The fiscal arithmetic is peculiar. Sweden has invested years of public education, healthcare, and social services in these young people. Deporting them at the precise moment they might enter the labour market and begin generating tax revenue means the state bears the full cost of raising them but captures none of the return. No Swedish government agency has published a cost-benefit analysis of the practice — perhaps because the numbers would be uncomfortable for both sides of the debate.

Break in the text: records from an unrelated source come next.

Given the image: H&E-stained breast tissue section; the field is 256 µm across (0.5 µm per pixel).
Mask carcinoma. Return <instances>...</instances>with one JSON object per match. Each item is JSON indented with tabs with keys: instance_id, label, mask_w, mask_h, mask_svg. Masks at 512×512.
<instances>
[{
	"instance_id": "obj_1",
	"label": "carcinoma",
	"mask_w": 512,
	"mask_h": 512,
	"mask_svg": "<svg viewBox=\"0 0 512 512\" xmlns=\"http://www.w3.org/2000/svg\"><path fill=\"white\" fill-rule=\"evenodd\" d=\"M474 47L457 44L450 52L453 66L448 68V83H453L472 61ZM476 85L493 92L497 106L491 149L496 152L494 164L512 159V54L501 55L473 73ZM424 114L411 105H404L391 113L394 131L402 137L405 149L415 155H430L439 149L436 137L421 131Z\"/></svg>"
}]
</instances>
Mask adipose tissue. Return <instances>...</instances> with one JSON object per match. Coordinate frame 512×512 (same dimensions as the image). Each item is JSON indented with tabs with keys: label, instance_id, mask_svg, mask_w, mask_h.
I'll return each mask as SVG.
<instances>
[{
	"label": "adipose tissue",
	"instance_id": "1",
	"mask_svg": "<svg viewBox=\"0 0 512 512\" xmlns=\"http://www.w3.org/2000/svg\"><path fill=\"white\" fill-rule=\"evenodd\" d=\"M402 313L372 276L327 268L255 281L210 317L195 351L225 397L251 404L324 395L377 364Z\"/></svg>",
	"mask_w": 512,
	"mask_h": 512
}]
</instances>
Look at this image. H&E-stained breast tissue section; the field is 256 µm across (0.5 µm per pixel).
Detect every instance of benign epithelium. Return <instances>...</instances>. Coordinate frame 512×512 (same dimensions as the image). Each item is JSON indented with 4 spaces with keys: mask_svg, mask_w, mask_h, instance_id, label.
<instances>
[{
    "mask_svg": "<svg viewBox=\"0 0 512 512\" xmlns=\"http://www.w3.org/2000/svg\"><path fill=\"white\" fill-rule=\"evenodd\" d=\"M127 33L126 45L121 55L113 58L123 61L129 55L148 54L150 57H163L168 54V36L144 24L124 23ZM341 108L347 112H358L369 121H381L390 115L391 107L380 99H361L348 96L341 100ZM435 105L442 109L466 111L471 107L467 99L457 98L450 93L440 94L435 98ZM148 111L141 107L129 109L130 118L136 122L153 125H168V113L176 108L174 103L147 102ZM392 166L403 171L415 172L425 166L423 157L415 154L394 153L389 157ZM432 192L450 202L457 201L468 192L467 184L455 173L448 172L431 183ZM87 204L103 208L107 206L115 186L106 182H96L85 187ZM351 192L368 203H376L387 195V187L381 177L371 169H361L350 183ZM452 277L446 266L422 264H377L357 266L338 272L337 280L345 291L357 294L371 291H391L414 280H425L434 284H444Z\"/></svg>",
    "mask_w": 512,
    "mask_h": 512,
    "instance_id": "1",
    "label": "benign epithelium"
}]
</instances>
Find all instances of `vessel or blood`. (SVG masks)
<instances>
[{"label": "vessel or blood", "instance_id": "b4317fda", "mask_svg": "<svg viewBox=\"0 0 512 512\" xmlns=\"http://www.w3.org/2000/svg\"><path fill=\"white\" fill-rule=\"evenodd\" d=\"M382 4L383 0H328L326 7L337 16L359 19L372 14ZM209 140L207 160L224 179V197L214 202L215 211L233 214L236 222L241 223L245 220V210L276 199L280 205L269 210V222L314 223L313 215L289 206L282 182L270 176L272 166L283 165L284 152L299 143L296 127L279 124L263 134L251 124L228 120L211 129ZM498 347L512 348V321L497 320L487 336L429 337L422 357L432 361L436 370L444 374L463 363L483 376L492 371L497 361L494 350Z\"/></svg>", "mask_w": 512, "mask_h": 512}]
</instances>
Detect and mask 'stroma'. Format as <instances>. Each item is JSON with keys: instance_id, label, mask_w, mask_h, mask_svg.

Migrationsverket does not publish comprehensive statistics on how many young adults are affected annually, making it difficult to assess the scale. Estimates from advocacy groups range from dozens to low hundreds per year. The agency's position is that it applies the law as written. Which is true — and that is precisely the problem for the politicians who wrote it.
Sweden spent roughly 300,000 kronor per year educating each of these young people through gymnasium. The deportation order arrives just as the bill comes due.